A new important notice from the IRS states that they will return any newly filed OIC application and included fees if the taxpayer has not filed all the required returns. Exceptions to current year tax returns may apply.
Two-year Deemed Acceptance
One way that an offer can be accepted is if it has been submitted for 24 months without being rejected. At the two-year mark, if nothing has been done with the offer, it will automatically be deemed accepted.
The exception to this rule is that if the tax liability is in dispute in a judicial proceeding, the 24-month period will be tolled.
OICs and Liens
Making an OIC stops enforced collection action, but a federal tax lien can still be filed. Liens do not fall under collection actions. An OIC will also not remove any liens.
Using Doubt as to Liability
Doubt as to Liability is when a client does not believe he or she owes the debt the IRS says he or she owes. Of the three types of offers, (Doubt as to Liability, Doubt as to Collectability, and Effective Tax Administration) Doubt as to Liability is rare.

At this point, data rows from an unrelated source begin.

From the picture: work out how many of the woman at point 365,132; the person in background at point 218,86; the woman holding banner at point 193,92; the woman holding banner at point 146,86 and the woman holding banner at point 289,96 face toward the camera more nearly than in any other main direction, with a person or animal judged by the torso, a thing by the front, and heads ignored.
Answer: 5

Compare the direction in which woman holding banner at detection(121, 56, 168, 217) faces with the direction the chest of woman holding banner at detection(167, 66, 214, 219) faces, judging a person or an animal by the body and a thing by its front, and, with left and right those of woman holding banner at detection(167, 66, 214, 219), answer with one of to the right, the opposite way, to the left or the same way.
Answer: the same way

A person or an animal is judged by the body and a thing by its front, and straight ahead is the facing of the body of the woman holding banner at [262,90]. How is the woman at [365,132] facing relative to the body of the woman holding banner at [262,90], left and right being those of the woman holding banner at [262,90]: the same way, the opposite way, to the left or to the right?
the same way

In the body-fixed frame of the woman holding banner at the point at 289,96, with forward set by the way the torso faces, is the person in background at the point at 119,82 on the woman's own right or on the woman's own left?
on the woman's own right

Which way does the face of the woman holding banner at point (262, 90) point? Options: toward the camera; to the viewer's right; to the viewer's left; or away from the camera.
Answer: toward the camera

This type of offer can be used when:
- The statute of limitations has run on collections.
- The tax was discharged in bankruptcy.
- The tax has not been, or was improperly, assessed.
- The tax was not actually due.
- A penalty was incorrectly assessed.
You can never use this offer if the client’s tax liability has been previously adjudicated in tax court.
The Disadvantages of OICs
While an OIC can significantly decrease the debt your client owes and give you more billable work to do outside of tax season, there are a couple major drawbacks to making an OIC that you and your client may want to consider before starting the process.
The first drawback is that making an OIC stops the statute of limitations. It is not uncommon for Offer in Compromise cases to take from a year to a year and a half, and if the statute of limitations on the client’s debt is upcoming, you may not want to make an OIC that extends that timeline.
A second drawback is that if your client does not remain compliant after an accepted OIC, his or her OIC may be voided, and the IRS will then have tons of information on your client from everything he or she had to disclose during the OIC process.